#### Exercise
Make an exact copy, from the records below, of the lines from the line containing "index pip: (327, 191)" to the line containing "middle dip: (164, 181)", both lines included, excluding pictures.

#### Exercise material
--- START ---
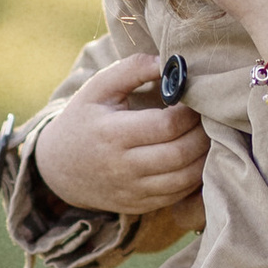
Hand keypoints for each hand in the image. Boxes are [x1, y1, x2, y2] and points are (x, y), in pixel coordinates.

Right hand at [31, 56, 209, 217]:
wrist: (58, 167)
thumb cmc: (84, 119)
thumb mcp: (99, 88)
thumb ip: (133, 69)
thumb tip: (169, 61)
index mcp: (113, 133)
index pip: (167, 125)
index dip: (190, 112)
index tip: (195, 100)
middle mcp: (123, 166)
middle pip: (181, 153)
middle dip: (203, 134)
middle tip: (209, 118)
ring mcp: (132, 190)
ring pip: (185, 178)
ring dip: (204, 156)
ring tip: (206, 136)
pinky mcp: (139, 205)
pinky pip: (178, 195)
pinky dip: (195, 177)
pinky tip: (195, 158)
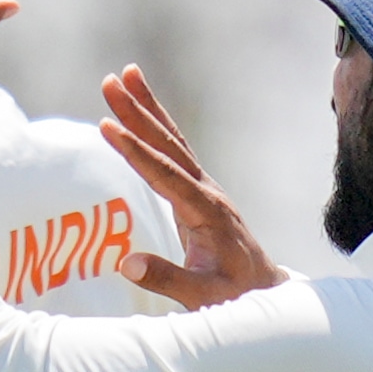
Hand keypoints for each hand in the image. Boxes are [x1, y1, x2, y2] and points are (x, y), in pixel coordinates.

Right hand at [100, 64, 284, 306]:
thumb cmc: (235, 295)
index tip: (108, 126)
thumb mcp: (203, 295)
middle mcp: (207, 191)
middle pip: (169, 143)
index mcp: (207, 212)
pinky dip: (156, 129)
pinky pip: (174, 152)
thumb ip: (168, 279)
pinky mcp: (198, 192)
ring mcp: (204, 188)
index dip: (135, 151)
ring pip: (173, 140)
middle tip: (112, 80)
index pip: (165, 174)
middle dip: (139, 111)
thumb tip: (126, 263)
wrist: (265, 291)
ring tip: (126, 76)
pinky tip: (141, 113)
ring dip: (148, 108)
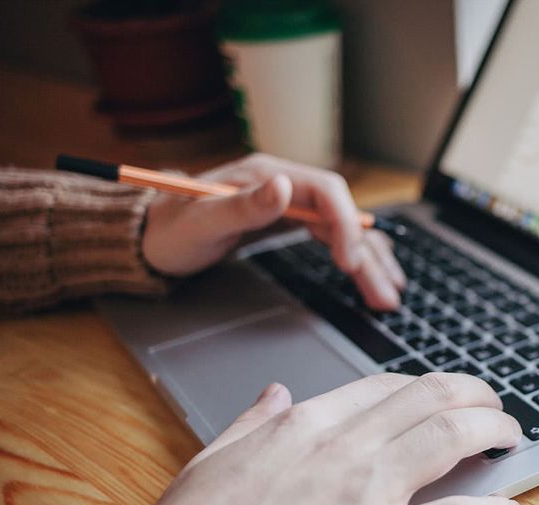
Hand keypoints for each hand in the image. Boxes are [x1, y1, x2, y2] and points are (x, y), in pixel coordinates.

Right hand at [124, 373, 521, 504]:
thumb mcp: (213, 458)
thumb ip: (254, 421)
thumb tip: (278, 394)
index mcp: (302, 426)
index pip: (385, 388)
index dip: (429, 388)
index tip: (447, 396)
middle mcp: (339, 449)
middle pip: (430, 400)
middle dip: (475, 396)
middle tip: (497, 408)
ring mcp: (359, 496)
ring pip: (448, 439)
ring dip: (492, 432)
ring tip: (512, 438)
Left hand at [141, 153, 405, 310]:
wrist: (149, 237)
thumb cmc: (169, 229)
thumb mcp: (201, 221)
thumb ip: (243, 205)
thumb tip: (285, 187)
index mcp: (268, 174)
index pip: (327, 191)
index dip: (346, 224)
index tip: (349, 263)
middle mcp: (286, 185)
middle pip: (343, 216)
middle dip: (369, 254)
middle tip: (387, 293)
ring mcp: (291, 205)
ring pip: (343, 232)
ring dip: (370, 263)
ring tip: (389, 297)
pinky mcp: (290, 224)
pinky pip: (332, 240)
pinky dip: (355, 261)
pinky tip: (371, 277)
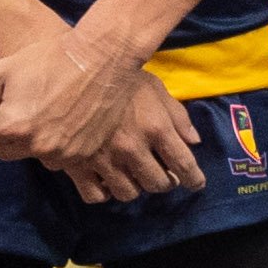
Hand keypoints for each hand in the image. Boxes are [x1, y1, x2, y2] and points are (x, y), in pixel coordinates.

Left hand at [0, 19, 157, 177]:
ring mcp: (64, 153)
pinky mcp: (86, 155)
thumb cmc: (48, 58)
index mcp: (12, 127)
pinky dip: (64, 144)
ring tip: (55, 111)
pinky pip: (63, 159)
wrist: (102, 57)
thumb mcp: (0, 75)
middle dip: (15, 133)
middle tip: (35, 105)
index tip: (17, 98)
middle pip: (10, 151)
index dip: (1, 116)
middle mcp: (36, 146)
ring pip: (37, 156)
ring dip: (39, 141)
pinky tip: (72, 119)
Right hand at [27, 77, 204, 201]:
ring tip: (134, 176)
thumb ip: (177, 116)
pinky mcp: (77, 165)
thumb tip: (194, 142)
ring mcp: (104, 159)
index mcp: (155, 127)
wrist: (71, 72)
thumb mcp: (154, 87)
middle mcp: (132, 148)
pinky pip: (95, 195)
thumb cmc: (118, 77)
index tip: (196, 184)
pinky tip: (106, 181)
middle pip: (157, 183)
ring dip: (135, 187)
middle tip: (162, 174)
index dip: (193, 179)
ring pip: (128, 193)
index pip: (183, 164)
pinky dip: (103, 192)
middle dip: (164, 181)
--- END ---
--- START ---
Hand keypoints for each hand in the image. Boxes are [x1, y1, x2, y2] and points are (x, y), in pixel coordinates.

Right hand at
--- END ---
#### Exercise solution
index pip: (327, 191)
index dip: (346, 224)
index tip: (349, 263)
middle mcp: (286, 185)
middle pip: (343, 216)
middle dip: (369, 254)
middle tip: (387, 293)
ring mcp: (291, 205)
ring pip: (343, 232)
ring dip: (370, 263)
ring tip: (389, 297)
pinky mcp: (290, 224)
pinky pip: (332, 240)
pinky dip: (355, 261)
pinky tip: (371, 277)
Hand keypoints for each hand in the image. Boxes are [x1, y1, x2, y2] and points are (x, y), in pixel coordinates.

Left hand at [0, 19, 157, 177]:
ring mcp: (64, 153)
pinky mcp: (86, 155)
thumb cmc: (48, 58)
index mcp: (12, 127)
pinky dip: (64, 144)
ring tip: (55, 111)
pinky pip: (63, 159)
wrist: (102, 57)
thumb mcp: (0, 75)
middle dip: (15, 133)
middle tip: (35, 105)
index tip: (17, 98)
middle pip: (10, 151)
index dip: (1, 116)
middle mcp: (36, 146)
ring pip: (37, 156)
ring dip: (39, 141)
pinky tip: (72, 119)
Right hand at [27, 77, 204, 201]:
ring tip: (134, 176)
thumb ip: (177, 116)
pinky mcp: (77, 165)
thumb tip: (194, 142)
ring mcp: (104, 159)
index mcp: (155, 127)
wrist: (71, 72)
thumb mcp: (154, 87)
middle mcp: (132, 148)
pinky pip: (95, 195)
thumb cmc: (118, 77)
index tip: (196, 184)
pinky tip: (106, 181)
middle pip: (157, 183)
ring dip: (135, 187)
middle tip: (162, 174)
index dip: (193, 179)
ring pip: (128, 193)
index pip: (183, 164)
pinky dip: (103, 192)
middle dip: (164, 181)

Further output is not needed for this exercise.